### Record extracts

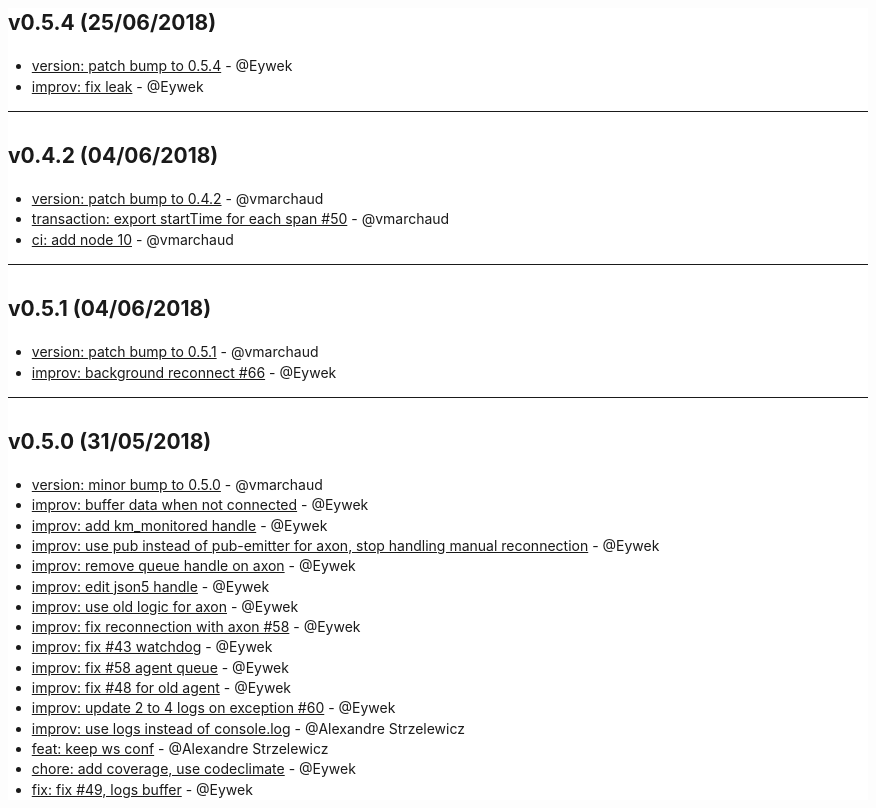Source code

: 
## v0.5.4 (25/06/2018)
- [version: patch bump to 0.5.4](https://api.github.com/repos/keymetrics/pm2-io-agent/git/commits/fe2ab1b41bb9253f077c683339b33fec67cca385) - @Eywek
- [improv: fix leak](https://api.github.com/repos/keymetrics/pm2-io-agent/git/commits/fa9ecd9ebfa07da69f72920901bf77b33ee19dda) - @Eywek

---

## v0.4.2 (04/06/2018)
- [version: patch bump to 0.4.2](https://api.github.com/repos/keymetrics/pm2-io-agent/git/commits/551756d069a0c84e64cd5f7f5fbd635e6eb2abaa) - @vmarchaud
- [transaction: export startTime for each span #50](https://api.github.com/repos/keymetrics/pm2-io-agent/git/commits/521cbc3cbc4d8931cade0319dffdfd2be8a2aa8b) - @vmarchaud
- [ci: add node 10](https://api.github.com/repos/keymetrics/pm2-io-agent/git/commits/171edf61683282b350b7cc4525604093bf89f4ff) - @vmarchaud

---

## v0.5.1 (04/06/2018)
- [version: patch bump to 0.5.1](https://api.github.com/repos/keymetrics/pm2-io-agent/git/commits/1b0e099a50547c1a4ba5dcadeac1708653c106bf) - @vmarchaud
- [improv: background reconnect #66](https://api.github.com/repos/keymetrics/pm2-io-agent/git/commits/f493817fec55fd06afb276ce63333294842164de) - @Eywek

---

## v0.5.0 (31/05/2018)
- [version: minor bump to 0.5.0](https://api.github.com/repos/keymetrics/pm2-io-agent/git/commits/bc5547c0975171b2d93ad8038b41c07a97e90271) - @vmarchaud
- [improv: buffer data when not connected](https://api.github.com/repos/keymetrics/pm2-io-agent/git/commits/11dc96b6ef945347ee28bdb314cacca939f4988d) - @Eywek
- [improv: add km_monitored handle](https://api.github.com/repos/keymetrics/pm2-io-agent/git/commits/8b2a8c2a4b4d8d7dfa82222453c5f9645bcec0fd) - @Eywek
- [improv: use pub instead of pub-emitter for axon, stop handling manual reconnection](https://api.github.com/repos/keymetrics/pm2-io-agent/git/commits/a5b85d97d81856dd7853189e4401feec7026e0e5) - @Eywek
- [improv: remove queue handle on axon](https://api.github.com/repos/keymetrics/pm2-io-agent/git/commits/f25c07a7e178d10d2666d7b181105fd47b7694b6) - @Eywek
- [improv: edit json5 handle](https://api.github.com/repos/keymetrics/pm2-io-agent/git/commits/6a08dafa224ac6177eba46a7355f9bb2f737a10e) - @Eywek
- [improv: use old logic for axon](https://api.github.com/repos/keymetrics/pm2-io-agent/git/commits/733d4829cee5815a0ad04191710c691f9c7e3af2) - @Eywek
- [improv: fix reconnection with axon #58](https://api.github.com/repos/keymetrics/pm2-io-agent/git/commits/5f3dfd8b67b0b35d61a1e2e4dbe174cd36fb9805) - @Eywek
- [improv: fix #43 watchdog](https://api.github.com/repos/keymetrics/pm2-io-agent/git/commits/52ec50515a2fec77d0621b50dc471ecba5242c89) - @Eywek
- [improv: fix #58 agent queue](https://api.github.com/repos/keymetrics/pm2-io-agent/git/commits/f9770963a48f426fdc224fb9bbf23379f2eec4cc) - @Eywek
- [improv: fix #48 for old agent](https://api.github.com/repos/keymetrics/pm2-io-agent/git/commits/215a1188d186637aed0c86be7b977e86a89960e5) - @Eywek
- [improv: update 2 to 4 logs on exception #60](https://api.github.com/repos/keymetrics/pm2-io-agent/git/commits/d520a28d0f29965796ecd7fcdc21007c6a0ff492) - @Eywek
- [improv: use logs instead of console.log](https://api.github.com/repos/keymetrics/pm2-io-agent/git/commits/3ce5c3ba4a1382eb4b5a4f9a789acd90ae2a0fe5) - @Alexandre Strzelewicz
- [feat: keep ws conf](https://api.github.com/repos/keymetrics/pm2-io-agent/git/commits/964b834f1788491b75a536a2f8a275d1c1b9a3c8) - @Alexandre Strzelewicz
- [chore: add coverage, use codeclimate](https://api.github.com/repos/keymetrics/pm2-io-agent/git/commits/059ed419c93b13067c2bb4619d4a2b58516b1439) - @Eywek
- [fix: fix #49, logs buffer](https://api.github.com/repos/keymetrics/pm2-io-agent/git/commits/ebb54be3ff34ab0357a637316781156ca43aa9d4) - @Eywek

######

• What is being asked
From the entries above, return exactly the line containing "- [improv: add", the line containing "- [improv: use pub", and all lines between, and nothing else.

• Your solution
- [improv: add km_monitored handle](https://api.github.com/repos/keymetrics/pm2-io-agent/git/commits/8b2a8c2a4b4d8d7dfa82222453c5f9645bcec0fd) - @Eywek
- [improv: use pub instead of pub-emitter for axon, stop handling manual reconnection](https://api.github.com/repos/keymetrics/pm2-io-agent/git/commits/a5b85d97d81856dd7853189e4401feec7026e0e5) - @Eywek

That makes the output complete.